Used to have a server cluster that used some 'hologram' style router on the receiving end, to spread load. It had a hard limit on # packets per second it could handle. I changed our app to combine sends (2ms timer, not 40ms!) and halved our total traffic packet count. Put off the day they had to buy more server-side hardware to handle the load.

Btw if the clients are on wifi networks, then there's no point in aggregating sends past a pretty small size (512 bytes?) because wifi fragments (used to fragment?) packets to that smaller size over the air, and never reassembles them, leaving that to the target server.
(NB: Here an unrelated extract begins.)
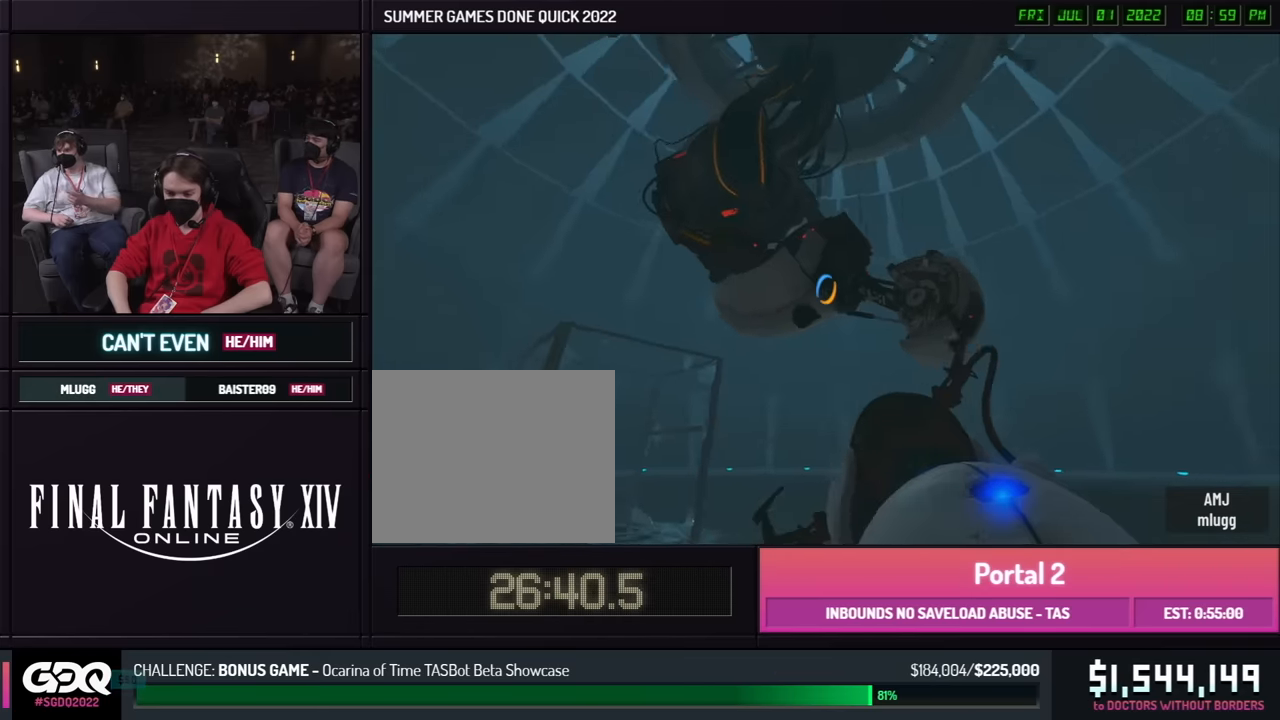
{"buttons": [], "left_stick": "right", "right_stick": "center", "events": [[184, "A", "down"], [184, "left_stick", "down-right"], [284, "A", "up"], [484, "left_stick", "right"]]}
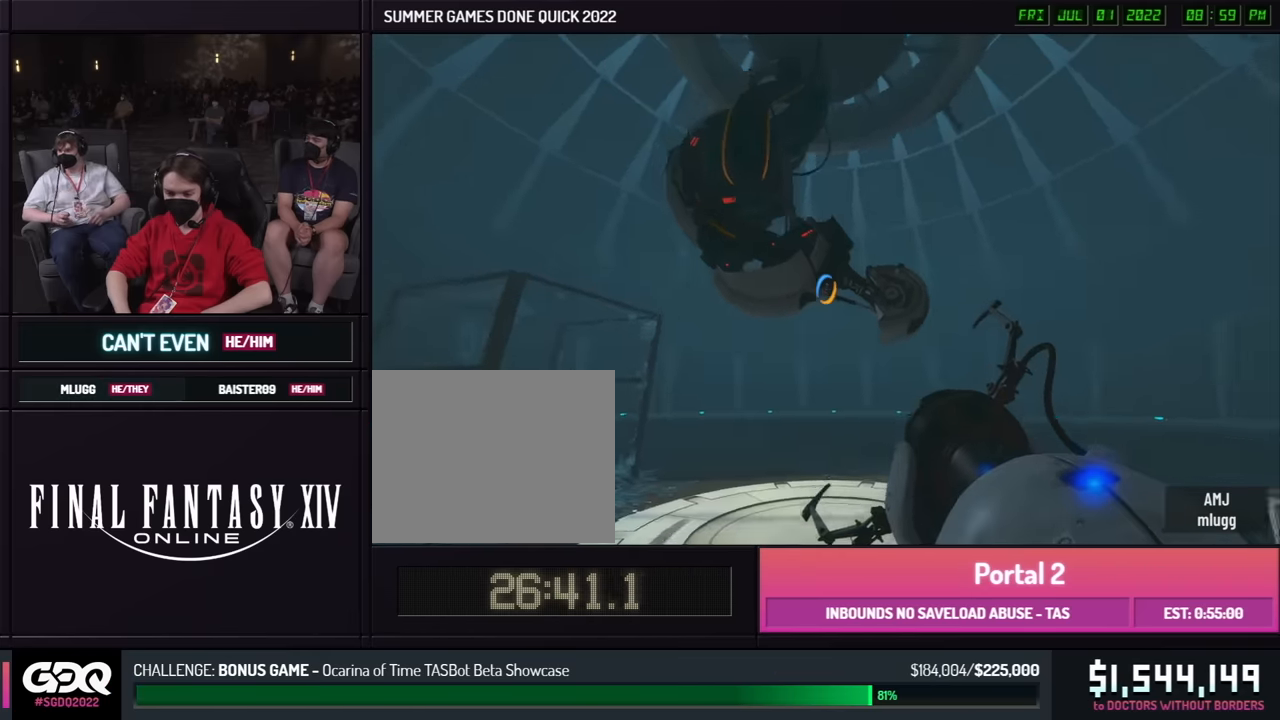
{"buttons": [], "left_stick": "up", "right_stick": "center", "events": [[117, "left_stick", "down-right"], [484, "left_stick", "up"]]}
[+] oasisbob|5 years ago|reply
> wifi fragments (used to fragment?) packets

802.11n and 802.11ac both don't do this. In contrast, they have several layers of packet aggregation (AMPDU/AMSDU). [1]

Learned about this while troubleshooting latency problems on a noisy 10km point-to-point link.

[1] https://arxiv.org/pdf/1704.07015.pdf

[+] unilynx|5 years ago|reply
> Stuff like this just proves that a large part of this job is just remembering a bunch of weird data points and knowing when to match this story to that problem.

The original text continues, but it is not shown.